─── Study text ───

# Vos and Calvin on Galatians and the Allegory of Two Covenants



## PuritanCovenanter (Jun 8, 2015)

This is a question I have due to a Reformed Forum Blog about Vos' view on the Mosaic Covenant. In this post the allegory of Two Covenants in Galatians is mentioned. 
Has anyone reading this compared Vos's view with that of Calvin's view in his Commentary on Galatians? It seems they have differing opinions as I understand things. I just want to make sure I am understanding both theologians. The following is part of Calvin's comments on Galatians 4:24



> “But all this may, at first sight, appear absurd; for there are none of God’s children who are not born to freedom, and therefore the comparison does not apply. I answer, what Paul says is true in two respects; for the law formerly brought forth its disciples, (among whom were included the holy prophets, and other believers,) to slavery, though not to permanent slavery, but because God placed them for a time under the law as “a schoolmaster.” (Galatians 3:25.) Under the vail of ceremonies, and of the whole economy by which they were governed, their freedom was concealed: to the outward eye nothing but slavery appeared. “Ye have not,” says Paul to the Romans, “received the spirit of bondage again to fear.” (Romans 8:15.) Those holy fathers, though inwardly they were free in the sight of God, yet in outward appearance differed nothing from slaves, and thus resembled their mother’s condition. But the doctrine of the gospel bestows upon its children perfect freedom as soon as they are born, and brings them up in a liberal manner.

─── Material provided ───

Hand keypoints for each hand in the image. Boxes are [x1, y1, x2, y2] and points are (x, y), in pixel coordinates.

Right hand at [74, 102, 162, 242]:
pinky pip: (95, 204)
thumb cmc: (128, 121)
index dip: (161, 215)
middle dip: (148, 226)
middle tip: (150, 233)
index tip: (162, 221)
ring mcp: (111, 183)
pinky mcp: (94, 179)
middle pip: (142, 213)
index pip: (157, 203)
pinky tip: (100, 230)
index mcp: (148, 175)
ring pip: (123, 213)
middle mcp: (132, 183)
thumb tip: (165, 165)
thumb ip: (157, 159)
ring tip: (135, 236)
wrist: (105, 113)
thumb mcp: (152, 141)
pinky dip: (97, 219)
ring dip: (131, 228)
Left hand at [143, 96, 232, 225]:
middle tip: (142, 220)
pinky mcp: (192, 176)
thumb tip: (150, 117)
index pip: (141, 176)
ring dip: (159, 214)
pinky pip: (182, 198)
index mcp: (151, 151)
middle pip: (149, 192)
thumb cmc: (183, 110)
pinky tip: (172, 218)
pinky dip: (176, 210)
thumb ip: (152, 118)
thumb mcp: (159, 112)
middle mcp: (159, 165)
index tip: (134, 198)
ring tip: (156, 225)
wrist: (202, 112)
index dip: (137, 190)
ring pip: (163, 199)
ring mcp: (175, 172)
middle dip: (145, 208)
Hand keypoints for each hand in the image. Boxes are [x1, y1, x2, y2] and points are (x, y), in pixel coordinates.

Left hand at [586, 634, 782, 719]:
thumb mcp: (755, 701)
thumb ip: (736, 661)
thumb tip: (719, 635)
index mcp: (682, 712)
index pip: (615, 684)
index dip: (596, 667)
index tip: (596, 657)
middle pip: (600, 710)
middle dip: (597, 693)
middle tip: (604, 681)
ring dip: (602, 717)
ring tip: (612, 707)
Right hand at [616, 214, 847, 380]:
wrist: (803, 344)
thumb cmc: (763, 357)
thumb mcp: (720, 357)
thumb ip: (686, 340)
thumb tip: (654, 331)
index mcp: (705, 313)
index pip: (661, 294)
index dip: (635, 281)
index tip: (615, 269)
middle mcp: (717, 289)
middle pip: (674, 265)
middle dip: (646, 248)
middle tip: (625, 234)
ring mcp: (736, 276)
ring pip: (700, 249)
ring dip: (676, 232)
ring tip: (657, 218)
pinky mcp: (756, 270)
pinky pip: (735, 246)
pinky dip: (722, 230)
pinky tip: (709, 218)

───
─── Material provided ───

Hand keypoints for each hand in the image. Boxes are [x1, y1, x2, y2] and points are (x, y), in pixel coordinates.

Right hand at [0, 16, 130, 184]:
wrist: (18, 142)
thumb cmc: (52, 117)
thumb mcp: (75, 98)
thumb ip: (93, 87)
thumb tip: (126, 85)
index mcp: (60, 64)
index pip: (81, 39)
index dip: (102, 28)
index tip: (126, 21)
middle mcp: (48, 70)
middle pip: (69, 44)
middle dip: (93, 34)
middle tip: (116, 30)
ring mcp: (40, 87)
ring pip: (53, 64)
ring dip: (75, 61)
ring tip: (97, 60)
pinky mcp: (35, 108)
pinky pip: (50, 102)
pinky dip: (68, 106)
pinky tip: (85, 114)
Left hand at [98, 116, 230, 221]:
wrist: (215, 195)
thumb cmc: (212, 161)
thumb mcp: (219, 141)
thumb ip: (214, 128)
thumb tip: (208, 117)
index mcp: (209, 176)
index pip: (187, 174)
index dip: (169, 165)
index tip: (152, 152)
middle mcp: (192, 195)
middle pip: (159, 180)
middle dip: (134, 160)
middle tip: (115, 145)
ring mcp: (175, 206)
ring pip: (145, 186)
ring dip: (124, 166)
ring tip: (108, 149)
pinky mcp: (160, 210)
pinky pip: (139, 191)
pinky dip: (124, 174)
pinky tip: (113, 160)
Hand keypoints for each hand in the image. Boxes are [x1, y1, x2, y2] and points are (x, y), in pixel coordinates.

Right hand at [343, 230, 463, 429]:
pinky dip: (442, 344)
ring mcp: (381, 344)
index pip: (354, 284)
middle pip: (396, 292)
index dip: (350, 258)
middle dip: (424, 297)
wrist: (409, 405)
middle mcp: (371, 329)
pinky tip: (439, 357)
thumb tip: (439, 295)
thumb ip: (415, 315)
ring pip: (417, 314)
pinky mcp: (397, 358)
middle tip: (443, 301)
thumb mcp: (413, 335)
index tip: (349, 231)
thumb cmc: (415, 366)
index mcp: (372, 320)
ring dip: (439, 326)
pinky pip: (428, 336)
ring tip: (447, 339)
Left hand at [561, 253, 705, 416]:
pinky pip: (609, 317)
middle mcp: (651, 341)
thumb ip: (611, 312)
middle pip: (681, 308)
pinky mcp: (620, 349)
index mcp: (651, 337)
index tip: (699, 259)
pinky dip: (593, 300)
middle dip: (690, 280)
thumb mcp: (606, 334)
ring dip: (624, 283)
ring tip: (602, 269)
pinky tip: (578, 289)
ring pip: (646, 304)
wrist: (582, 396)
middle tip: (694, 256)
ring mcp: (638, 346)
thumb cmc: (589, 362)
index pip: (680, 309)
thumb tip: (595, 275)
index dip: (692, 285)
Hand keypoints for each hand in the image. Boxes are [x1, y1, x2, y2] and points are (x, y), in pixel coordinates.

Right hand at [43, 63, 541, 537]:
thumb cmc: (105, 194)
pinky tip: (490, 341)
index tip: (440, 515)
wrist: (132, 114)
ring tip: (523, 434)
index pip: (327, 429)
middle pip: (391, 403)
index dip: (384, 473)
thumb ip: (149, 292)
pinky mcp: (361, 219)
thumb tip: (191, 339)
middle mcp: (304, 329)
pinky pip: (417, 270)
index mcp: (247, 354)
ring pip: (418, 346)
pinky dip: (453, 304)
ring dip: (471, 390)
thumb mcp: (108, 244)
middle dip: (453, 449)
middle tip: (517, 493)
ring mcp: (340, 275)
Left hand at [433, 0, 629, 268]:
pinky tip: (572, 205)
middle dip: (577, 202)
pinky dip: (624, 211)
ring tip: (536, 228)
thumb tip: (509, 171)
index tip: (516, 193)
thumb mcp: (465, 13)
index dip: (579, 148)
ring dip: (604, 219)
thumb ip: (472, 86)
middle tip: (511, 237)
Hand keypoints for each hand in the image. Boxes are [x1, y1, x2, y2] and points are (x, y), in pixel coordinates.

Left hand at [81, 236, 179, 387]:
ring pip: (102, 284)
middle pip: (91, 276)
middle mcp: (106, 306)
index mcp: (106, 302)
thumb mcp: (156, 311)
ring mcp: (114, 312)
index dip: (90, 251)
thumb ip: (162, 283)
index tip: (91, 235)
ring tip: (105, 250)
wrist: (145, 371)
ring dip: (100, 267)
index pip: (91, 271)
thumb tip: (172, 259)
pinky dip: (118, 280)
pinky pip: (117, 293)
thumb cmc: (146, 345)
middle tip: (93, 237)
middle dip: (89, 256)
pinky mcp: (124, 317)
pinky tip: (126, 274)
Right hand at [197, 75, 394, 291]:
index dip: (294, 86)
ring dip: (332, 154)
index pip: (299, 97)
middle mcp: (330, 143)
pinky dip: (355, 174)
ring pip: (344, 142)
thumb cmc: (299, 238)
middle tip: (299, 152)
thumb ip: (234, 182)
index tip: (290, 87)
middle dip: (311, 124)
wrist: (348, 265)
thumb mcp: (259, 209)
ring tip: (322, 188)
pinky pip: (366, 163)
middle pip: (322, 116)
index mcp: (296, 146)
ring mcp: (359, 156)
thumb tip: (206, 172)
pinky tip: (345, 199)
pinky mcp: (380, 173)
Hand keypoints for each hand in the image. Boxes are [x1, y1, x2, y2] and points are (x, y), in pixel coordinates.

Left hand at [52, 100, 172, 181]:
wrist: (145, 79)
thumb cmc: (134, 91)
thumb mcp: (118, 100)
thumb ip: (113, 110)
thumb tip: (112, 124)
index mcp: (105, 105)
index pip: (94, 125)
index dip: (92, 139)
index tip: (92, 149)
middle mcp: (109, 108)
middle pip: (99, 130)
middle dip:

───

> Task objective
Continue the forum thread on Vos and Calvin on the allegory of two covenants in Galatians, starting right after its last sentence. The records have nothing to do with this.

> Response to the exercise
> 
> …What, then, is the gendering to bondage, which forms the subject of the present dispute? It denotes those who make a wicked abuse of the law, by finding in it nothing but what tends to slavery. Not so the pious fathers, who lived under the Old Testament; for their slavish birth by the law did not hinder them from having Jerusalem for their mother in spirit. But those who adhere to the bare law, and do not acknowledge it to be “a schoolmaster to bring them to Christ,” (Galatians 3:24,) but rather make it a hinderance to prevent their coming to him, are the Ishmaelites born to slavery.
> 
> ...



The main question I have is do Calvin and Vos differ? If so, how do they differ as you see it?
Thanks to anyone who takes the time to help out in this query.
( Vos' view can found here http://feedingonchrist.com/geerhardus-vos-mosaic-covenant-covenant-grace/ )


----------



## mvdm (Jun 9, 2015)

Vos said:



> And by this misuse, the covenant of grace of Sinai was in fact made into a Hagarite covenant, a covenant giving birth to servitude, as Paul describes it in Gal 4:24. There he has in view not the covenant as it should be, but as it could easily become through misuse.



It appears to me that Vos and Calvin similarly follow the traditional interpretation of the Sinai/Jerusalem analogy as referring to the "misuse" of the law as one engendering "servitude".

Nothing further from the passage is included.